* [Problem details] Locate the string "variability" in the records below. Copy every line where it occurs.

(Page images and extracted text)
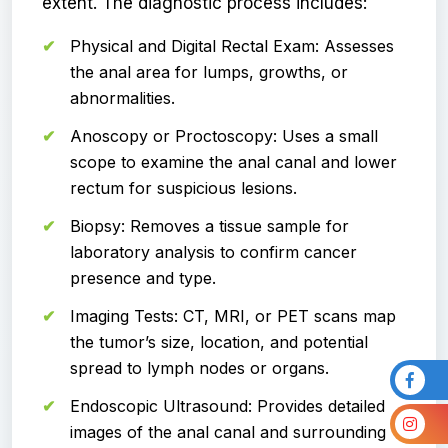
extent. The diagnostic process includes:
Physical and Digital Rectal Exam: Assesses
the anal area for lumps, growths, or
abnormalities.
Anoscopy or Proctoscopy: Uses a small
scope to examine the anal canal and lower
rectum for suspicious lesions.
Biopsy: Removes a tissue sample for
laboratory analysis to confirm cancer
presence and type.
Imaging Tests: CT, MRI, or PET scans map
the tumor’s size, location, and potential
spread to lymph nodes or organs.
Endoscopic Ultrasound: Provides detailed
images of the anal canal and surrounding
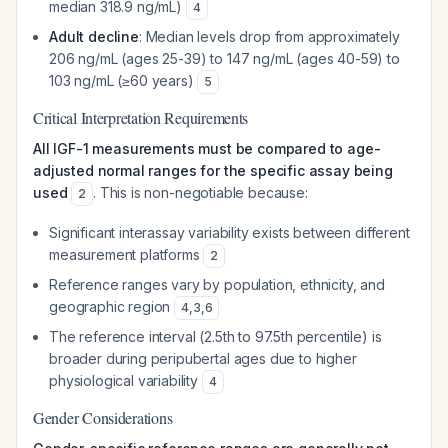
median 318.9 ng/mL)
4
Adult decline
: Median levels drop from approximately
206 ng/mL (ages 25-39) to 147 ng/mL (ages 40-59) to
103 ng/mL (≥60 years)
5
Critical Interpretation Requirements
All IGF-1 measurements must be compared to age-
adjusted normal ranges for the specific assay being
used
. This is non-negotiable because:
2
Significant interassay variability exists between different
measurement platforms
2
Reference ranges vary by population, ethnicity, and
geographic region
4
,
3
,
6
The reference interval (2.5th to 97.5th percentile) is
broader during peripubertal ages due to higher
physiological variability
4
Gender Considerations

* [Task response]
Significant interassay variability exists between different
physiological variability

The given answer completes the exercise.